Selecting your replacement heifers to meet long-term herd goals
Knowing 50% of a replacement heifer’s genetics come from the dam, analyzing the dam’s collective data before you head out to sort heifers.
March 2, 2023
As the seasons come and go, the production cycle of the beef herd also changes. Cows calve, calves grow, and replacement heifers are selected. Selecting replacement heifers using production records, herd goals, and available resources can ensure the correct females are staying in the production system.
Just as purchasing a new herd bull can directly impact genetic improvement, selecting replacement heifers that match your production goals and available resources can impact the bottom line. Production records are one tool in the selection process. Maintaining herd records on cow productivity could include; calving date, birth weights, weaning weights, calving assistance, calf survivability, cow BCS, cow characteristics, calving intervals, and temperament. Heifers born from dams needing assistance with calving and nursing because of teat or udder defects or poor temperaments should not be retained. Knowing 50% of a replacement heifer’s genetics come from the dam, analyzing the dam’s collective data before you head out to sort heifers into the “keep” or “feedlot” pen can make decisions easier at the sorting gate.

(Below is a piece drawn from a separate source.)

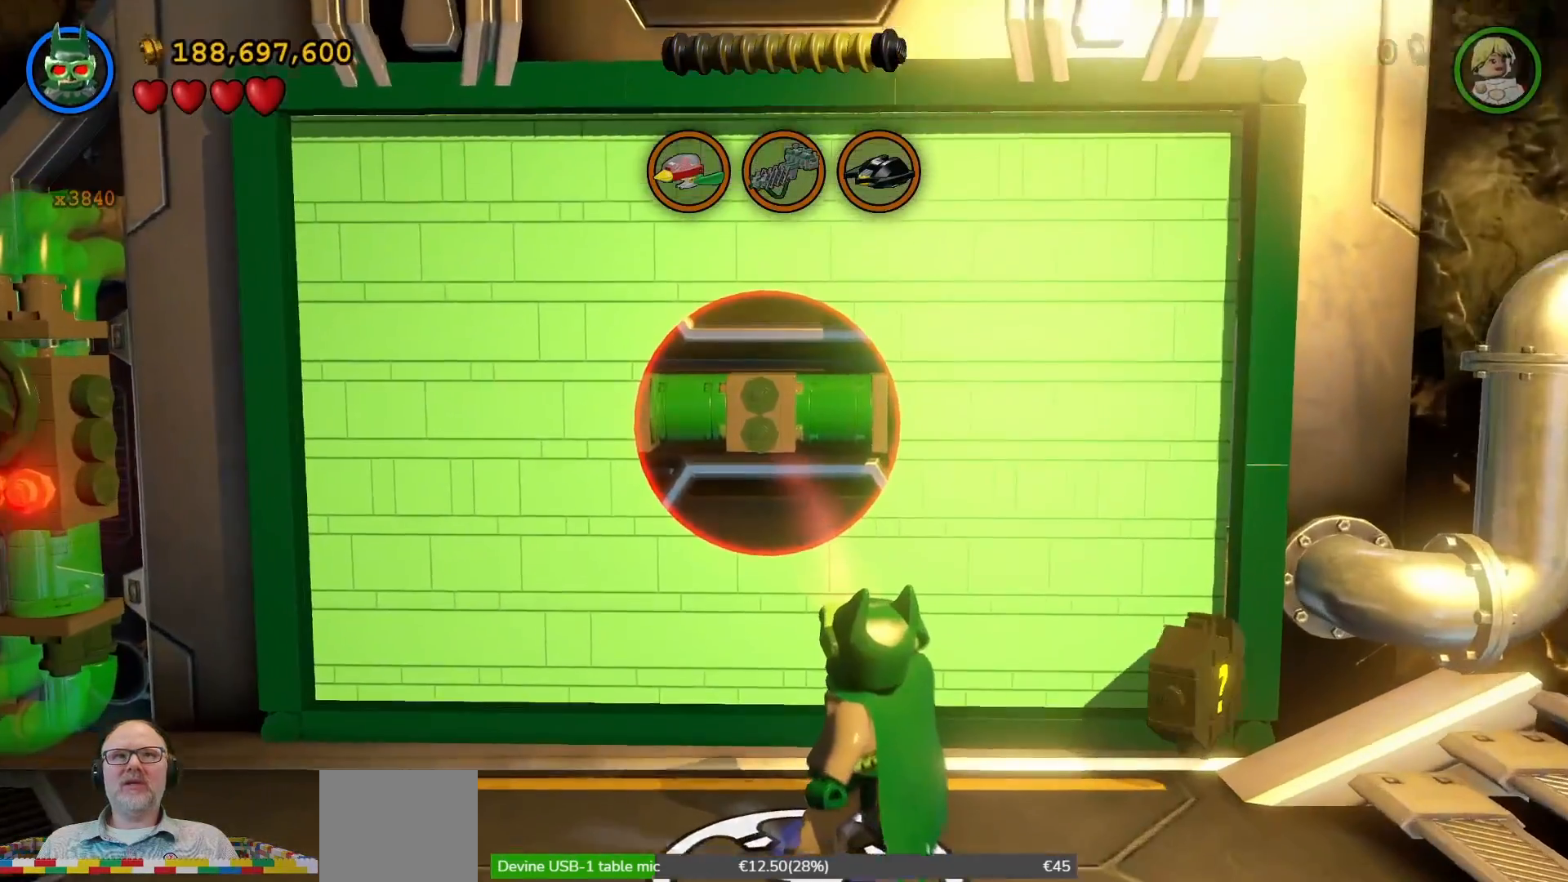
{"buttons": [], "left_stick": "left", "right_stick": "center", "events": [[200, "left_stick", "left"]]}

Knowing which heifers look good on paper can help keep you from selecting only one trait, like body size. For instance, using records to calculate a 205-day age when selecting heifers at weaning can determine which heifers meet your growth rate goals. Keeping the biggest heifers each year could have a detrimental effect. Yes, you could be keeping the most efficient growing heifers, but in the long run, this could move the size of the mature cow herd to a larger-than-desired mature-cow size. Knowing the “big” heifers are bigger than their counterparts due to age and not genotype is helpful in selection. Select the oldest heifers that meet your criteria. Early-born heifers have higher rates of puberty attainment prior to the start of their first breeding season. As a result, early-born heifers conceive earlier in the breeding season and therefore calve earlier in the calving season. This in turn results in early-born heifers having older and heavier calves at weaning as well as improved reproductive performance in subsequent breeding seasons. Thus, helping to maintain a tight calving window to produce a more consistently sized calf crop in the following years.
Take time during the winter months to determine your herd’s production and profitability goals. Production goals should include calving windows, weaning weights, the number of calves weaned, and herd size. Profitability goals are just as important, and replacement heifers can make or break those goals. Will the group of heifers stay within your budget, or are you selecting heifers that need more supplemental feed to reach breeding weights? Will they mature into cows that match available resources? Meeting the nutritional requirements of growing heifers with the same resources they will be fed as mature cows will help match the heifer’s ability to perform on those feedstuffs when they mature, thusly, managing feed costs. Select heifers from older cows as these cows are successful in the current production system, as replacement heifers must grow and develop in similar feeding conditions.
In the upcoming year, increased feed costs to support heifer development will need to be analyzed to determine financial feasibility. Keeping feed and forage costs in check requires matching the cow and herd size to available feed resources. Selecting replacement heifers using production records, herd goals, and available resources allows producers to manage feed costs and improve heifer selection.